We’re all accustomed to the big headlines when data quality issues hit the news. A trader enters an incorrect digit and billions are wiped off an entire stock exchange. A double debit spreadsheet error and a country suddenly gains billions of euros it never realised it had.
These are the poster children of data quality, so often lauded by vendors of services and technology: “Look what happens when you don’t manage data correctly!”
The problem is that these type of issues come from an infrequent variation in quality. Traders don’t make billions of losses every time they log a trade and countries don’t understate their debt by massive margins every single time they have a regulatory report to compile.
These kind of “low variance” issues can actually be quite damaging for data quality evangelists who want to take action and get things done. I’ve witnessed senior managers blockading progress because they just can’t envision this kind of media frenzy in their own companies.
The thing is, they’re right. Most data quality issues occur far more frequently than these big headline issues, but their impacts are much more subtle and often hidden from day-to-day operations. The reason is that most processes operate in a stable manner. There is variation in quality throughout the process, but if you were to graph this variation it would probably be within acceptable bounds – at least what the organisation considers “the norm,” anyway.
Root causes of “once in a lifetime” type data quality issues are generally special causes.
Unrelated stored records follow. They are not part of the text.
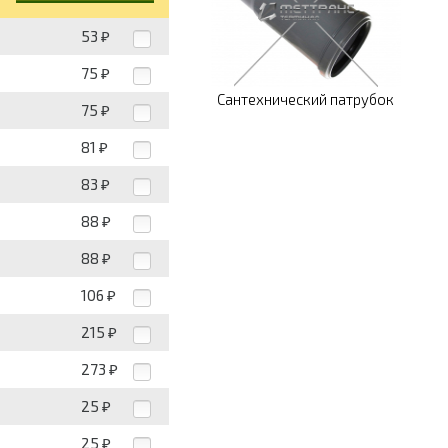
53
₽
75
₽
Сантехнический патрубок
75
₽
81
₽
83
₽
88
₽
88
₽
106
₽
215
₽
273
₽
25
₽
25
₽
The underlying issues may well be connected to a common lack of data quality management, poor training, aging technology or any number of other problems, but it’s often a specific set of events that transpired to cause a major incident.
The danger is that you focus too much energy on preventing these special causes and ignore the real issues, those that lurk in seemingly stable processes. Just because a process is stable does not mean the data meets the demands of the knowledge worker; it simply means that it is operating as specified. The problem is that many process specifications are not defined with the quality of data and even quality of service in mind. To really improve data quality for the long term and remove variation in process performance, you need to build data quality into those process specifications – even if they appear to deliver stable and operationally acceptable results.